In 2000, anti-establishment alternative rocker group Rage Against The Machine filmed its music video for Sleep Now in the Fire on the steps of Wall Street’s New York Stock Exchange.

The band hired director Michael Moore to direct the shoot and the filming caused the first early closure of the stock exchange.

Also on the noisier end of the musical spectrum, American rockabilly punk rock band The Cramps once played a gig in a mental asylum.

The band took over the Napa State Mental Hospital in California in June 1978.

The lo-fi film of the concert shows inmates wildly dancing and singing into the microphone of lead singer Lux Interior. The set is high octane, with the irreverent vocals shouted over stripped down, punk guitar riffs.

However, music does not always have to be played somewhere spectacular.

Classical performers stun shoppers

 Sometimes the more banal the environment, the more unexpectedly moving the effect.

To celebrate the 20th birthday of the UK’s popular classical music radio station, Classic FM, the broadcaster set up a flash mob with a group of classical musicians and a choir, who performed to unsuspecting members of the public in a supermarket.

Classic FM began its first broadcast at 6am on September 7,1992.

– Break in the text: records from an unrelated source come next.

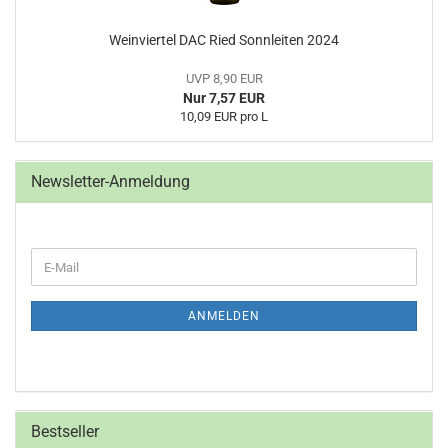
Weinviertel DAC Ried Sonnleiten 2024
UVP 8,90 EUR
Nur 7,57 EUR
10,09 EUR pro L
Newsletter-Anmeldung
WEITER
E-
ZUR
Mail
NEWSLETTER-
ANMELDUNG
ANMELDEN
Bestseller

The 18 musicians, one conductor and eight singers surprised shoppers at a London branch of the grocery store Morrison’s by playing the first music played on Classic FM, Handel's Zadok the Priest.

Choir members and singers appeared suddenly from various supermarket aisles and converged to perform together, captivating the crowd with the rousing performance.

From concerts under water to gigs on aircraft, and from the world’s most beautiful backdrops to a transcendental moment in the ordinariness of life, music performances can thrill, delight and challenge.

And for Hong Kong audiences, the AquaSonic performances will surely be an experience never to be forgotten.